“You must let people live their own lives and learn their own lessons. If people are not receptive, let them go their own way — even into difficulty or dangerous circumstances.” ~taken from I-Ching #4

When we are faced with the destructive behavior of a loved one, we often are pulled by our own compassion to help them along the journey. It is important to examine our intentions and their impact, because all too often our assistance prevents the individual from taking ownership of the situation. When boundaries are enmeshed, it invokes dependency rather than confidence and perseverance.

 

A recent article featured in the magazine, The Atlantic, titled “How to land your kid in therapy” examines the impact of parents who out of their love for their children attempt to mitigate most difficult situations for their children. It can be challenging to determine what is appropriate especially with adolescents and their families, because of the adolescent’s developmental needs for individuation and the parent’s ongoing responsibility for their child’s wellbeing.

 

The drive behind this behavior is building self esteem and happiness, yet it protects children from feedback about their skills, character traits, and behaviors.
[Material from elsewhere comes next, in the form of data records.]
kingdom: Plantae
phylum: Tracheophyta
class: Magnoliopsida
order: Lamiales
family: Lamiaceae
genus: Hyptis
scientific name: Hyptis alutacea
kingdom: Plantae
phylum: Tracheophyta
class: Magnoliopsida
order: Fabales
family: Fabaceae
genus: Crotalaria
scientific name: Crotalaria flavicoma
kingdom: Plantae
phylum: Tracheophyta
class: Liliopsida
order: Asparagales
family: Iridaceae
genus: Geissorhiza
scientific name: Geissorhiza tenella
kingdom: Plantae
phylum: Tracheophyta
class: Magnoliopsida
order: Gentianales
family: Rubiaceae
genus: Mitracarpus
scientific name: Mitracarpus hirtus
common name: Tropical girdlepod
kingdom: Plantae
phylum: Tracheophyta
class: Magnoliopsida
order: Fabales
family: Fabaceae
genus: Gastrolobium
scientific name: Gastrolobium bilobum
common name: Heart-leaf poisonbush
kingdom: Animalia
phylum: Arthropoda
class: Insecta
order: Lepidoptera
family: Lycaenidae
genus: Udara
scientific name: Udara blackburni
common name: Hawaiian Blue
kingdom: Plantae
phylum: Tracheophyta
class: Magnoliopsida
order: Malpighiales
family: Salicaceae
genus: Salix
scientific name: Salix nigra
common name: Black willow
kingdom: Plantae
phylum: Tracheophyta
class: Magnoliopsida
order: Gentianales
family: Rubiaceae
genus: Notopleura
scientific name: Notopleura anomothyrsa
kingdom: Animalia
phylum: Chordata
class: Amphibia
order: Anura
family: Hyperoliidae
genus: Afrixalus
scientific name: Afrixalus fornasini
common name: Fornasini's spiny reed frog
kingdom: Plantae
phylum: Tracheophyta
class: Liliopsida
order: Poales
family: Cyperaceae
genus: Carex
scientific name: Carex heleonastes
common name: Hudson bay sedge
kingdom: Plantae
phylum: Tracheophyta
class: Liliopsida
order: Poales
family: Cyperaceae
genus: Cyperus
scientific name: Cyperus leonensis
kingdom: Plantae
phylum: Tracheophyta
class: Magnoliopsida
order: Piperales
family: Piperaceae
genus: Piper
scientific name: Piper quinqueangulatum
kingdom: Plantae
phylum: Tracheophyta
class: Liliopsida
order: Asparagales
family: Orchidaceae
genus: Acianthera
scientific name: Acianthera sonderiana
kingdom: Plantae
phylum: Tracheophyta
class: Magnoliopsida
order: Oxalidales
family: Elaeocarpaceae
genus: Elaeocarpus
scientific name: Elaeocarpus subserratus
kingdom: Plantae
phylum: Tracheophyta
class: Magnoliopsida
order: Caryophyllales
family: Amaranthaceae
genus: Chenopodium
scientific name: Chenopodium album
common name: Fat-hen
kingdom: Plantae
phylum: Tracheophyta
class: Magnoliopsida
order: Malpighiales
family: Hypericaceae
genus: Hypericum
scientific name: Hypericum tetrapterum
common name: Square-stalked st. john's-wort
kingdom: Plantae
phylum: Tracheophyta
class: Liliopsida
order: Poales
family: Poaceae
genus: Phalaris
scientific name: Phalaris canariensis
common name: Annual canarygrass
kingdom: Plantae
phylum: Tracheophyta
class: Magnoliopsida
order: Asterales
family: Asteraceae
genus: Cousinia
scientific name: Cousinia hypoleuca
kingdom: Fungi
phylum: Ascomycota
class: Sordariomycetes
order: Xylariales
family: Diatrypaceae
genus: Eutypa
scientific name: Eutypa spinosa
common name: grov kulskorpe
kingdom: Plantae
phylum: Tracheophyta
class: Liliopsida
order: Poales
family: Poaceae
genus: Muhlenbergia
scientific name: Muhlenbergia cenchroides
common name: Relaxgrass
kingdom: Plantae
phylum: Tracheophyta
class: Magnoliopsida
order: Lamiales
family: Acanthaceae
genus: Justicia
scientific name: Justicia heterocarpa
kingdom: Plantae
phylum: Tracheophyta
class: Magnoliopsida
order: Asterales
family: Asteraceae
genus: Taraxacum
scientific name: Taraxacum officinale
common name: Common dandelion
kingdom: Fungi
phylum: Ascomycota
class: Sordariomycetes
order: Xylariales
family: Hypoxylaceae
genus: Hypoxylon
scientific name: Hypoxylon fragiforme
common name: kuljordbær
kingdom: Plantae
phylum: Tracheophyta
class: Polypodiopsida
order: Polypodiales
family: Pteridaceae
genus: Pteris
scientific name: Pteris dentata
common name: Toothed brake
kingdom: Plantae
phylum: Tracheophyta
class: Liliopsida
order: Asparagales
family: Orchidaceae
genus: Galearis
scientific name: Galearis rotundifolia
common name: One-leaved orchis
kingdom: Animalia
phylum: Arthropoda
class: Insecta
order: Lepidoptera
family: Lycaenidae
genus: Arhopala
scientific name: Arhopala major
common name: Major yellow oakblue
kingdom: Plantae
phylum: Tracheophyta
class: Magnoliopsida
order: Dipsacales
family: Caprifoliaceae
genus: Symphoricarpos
This sets a precedent which undermines the child’s resiliency or strength to handle disappointment, misfortune and obstacles. Additionally, being protected from struggle sets up a false belief that we can control all outcomes of a situation. This perspective activates a drive for perfection which leaves individuals feeling anxious and depressed, whether or not they achieve their goal. If someone has not developed adequate skills to manage these feelings and experiences, the end result is often trying to soothe the internal pain through destructive behaviors and relationships.

 

When we identify and practice appropriate relationship roles and communication skills, we begin the journey of clearing our internal and external emotional boundaries. It takes time to become comfortable with this change, and it is not always welcomed from the ones who have become accustomed to our involvement. Yet if we can keep in mind that the end goal is to increase confidence and balance, it is imperative that we find the support necessary to take the leap of faith.